I have a few questions about the report generation results reported in the paper (https://arxiv.org/ftp/arxiv/papers/2208/2208.05140.pdf), which can be found in Table 2. Specifically regarding the clinical evaluation (using the CheXpert labeler).

  1. Are these micro average or macro average results? If micro, do you have the macro average results as well?
  2. MedViLL obtained 71.1 (0.5), 58.0 (0.7), 53.3 (0.9) in accuracy, precision and recall respectively. However, in Table 5 of MedViLL's paper (https://arxiv.org/pdf/2105.11333.pdf) they report 84.1, 69.8, 55.9, 62.1 in accuracy, precision, recall and f1-score respectively. Do you know what may be the explanation for the difference in the results?

Thank you very much.

sangjoon-park commented 1 year ago

Thank you for your interest in our work.

  1. The reported results are the micro average results. If you want to see the macro average results, I'll calculate them and let you know.
  2. If you look at the GitHub of MedViLL, only the vision-language pre-trained weights are provided, and therefore the downstream model should be fine-tuned from these VLP weights. We have fine-tuned the MedViLL generation model with the default hyperparameter they provided and got the similar level of results they reported in their paper (e.g. 84.1, 69.8, 55.9, 62.1).
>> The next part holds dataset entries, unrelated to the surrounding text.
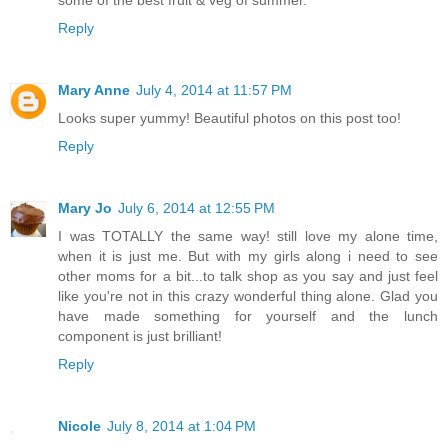
Reply
Mary Anne
July 4, 2014 at 11:57 PM
Looks super yummy! Beautiful photos on this post too!
Reply
Mary Jo
July 6, 2014 at 12:55 PM
I was TOTALLY the same way! still love my alone time,
when it is just me. But with my girls along i need to see
other moms for a bit...to talk shop as you say and just feel
like you're not in this crazy wonderful thing alone. Glad you
have made something for yourself and the lunch
component is just brilliant!
Reply
Nicole
July 8, 2014 at 1:04 PM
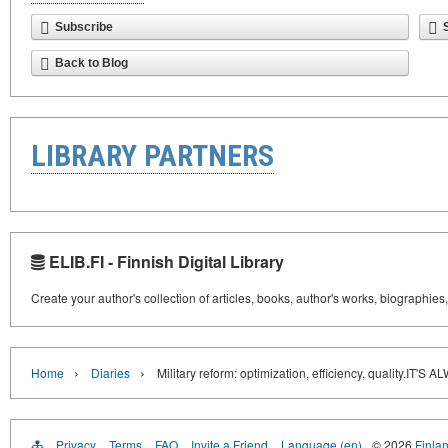
Subscribe
Back to Blog
LIBRARY PARTNERS
ELIB.FI - Finnish Digital Library
Create your author's collection of articles, books, author's works, biographies
›
›
Home
Diaries
Military reform: optimization, efficiency, quality.
Privacy
Terms
FAQ
Invite a Friend
Language (en)
© 2026
Finlan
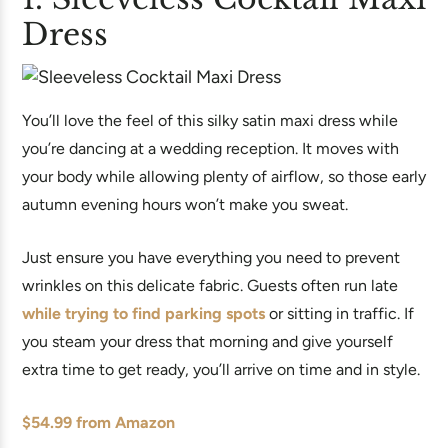
Dress
You’ll love the feel of this silky satin maxi dress while
you’re dancing at a wedding reception. It moves with
your body while allowing plenty of airflow, so those early
autumn evening hours won’t make you sweat.
Just ensure you have everything you need to prevent
wrinkles on this delicate fabric. Guests often run late
while trying to find parking spots
or sitting in traffic. If
you steam your dress that morning and give yourself
extra time to get ready, you’ll arrive on time and in style.
$54.99 from Amazon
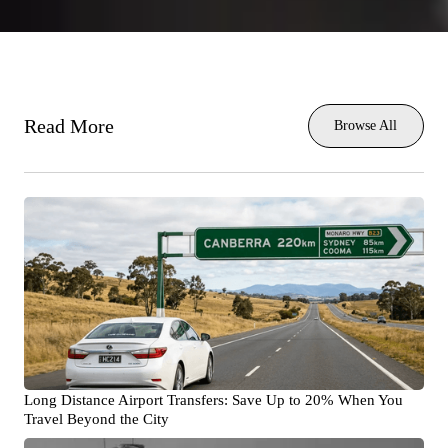
Read More
Browse All
Long Distance Airport Transfers: Save Up to 20% When You
Travel Beyond the City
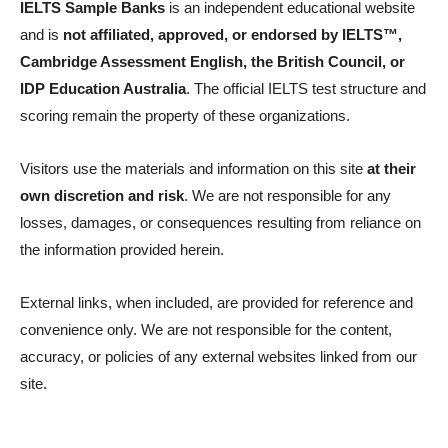
IELTS Sample Banks
is an independent educational website
and is
not affiliated, approved, or endorsed by IELTS™,
Cambridge Assessment English, the British Council, or
IDP Education Australia
. The official IELTS test structure and
scoring remain the property of these organizations.
Visitors use the materials and information on this site
at their
own discretion and risk
. We are not responsible for any
losses, damages, or consequences resulting from reliance on
the information provided herein.
External links, when included, are provided for reference and
convenience only. We are not responsible for the content,
accuracy, or policies of any external websites linked from our
site.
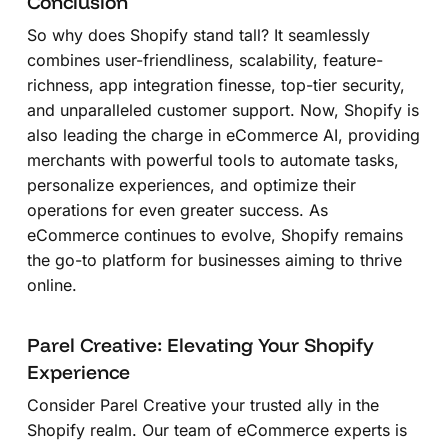
Conclusion
So why does Shopify stand tall? It seamlessly
combines user-friendliness, scalability, feature-
richness, app integration finesse, top-tier security,
and unparalleled customer support. Now, Shopify is
also leading the charge in eCommerce AI, providing
merchants with powerful tools to automate tasks,
personalize experiences, and optimize their
operations for even greater success. As
eCommerce continues to evolve, Shopify remains
the go-to platform for businesses aiming to thrive
online.
Parel Creative: Elevating Your Shopify
Experience
Consider Parel Creative your trusted ally in the
Shopify realm. Our team of eCommerce experts is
However, on reviewing the code, we have found that in the inference code for the generation of MedViLL, the "ground truths (label)" of the previous words are provided for language modeling (next word prediction) during the inference, instead of the previously "generated words" before the target for prediction. As we think that the generation should be started only from the [BOS] token and giving the "generated results" of previous words is proper, we have changed the generation code of MedViLL to meet this greedy decoding strategy. With this implementation, performances were 73.7 (0.4), 62.3, (0.5), and 57.4 (0.8), as we reported in our paper.
PabloMessina commented 1 year ago

Thank you for your very prompt reply.

  1. Yes, please. I think having the macro average results, or actually the results per each of the 14 CheXpert labels, can provide a more thorough understanding of the strengths and weaknesses of the model. These results are being calculated with the test set of MIMIC-CXR, correct?
  2. Oh, I see. I didn't know they were doing that. I agree that's kind of "cheating". I originally thought MedViLL was a very powerful method given the very high metrics they reported (compared to other works), but using ground-truth tokens during inference instead of normal greedy decoding certainly will boost performance and make the model look better than it actually is when no ground truth is available. Did you talk to MedViLL's authors about this?
sangjoon-park commented 1 year ago

I have just checked the MedViLL code again, and found that they have updated the code recently. Therefore, I'm not sure the ground truth tokens are still referred during the generation in current version. I'll check it, and if not in the current code, I think we should update the MedViLL results in our paper and our results, if needed, evaluated in fair situation.

Thank you for letting me know.

PabloMessina commented 1 year ago

Perfect, I look forward to your updated results. Thank you very much.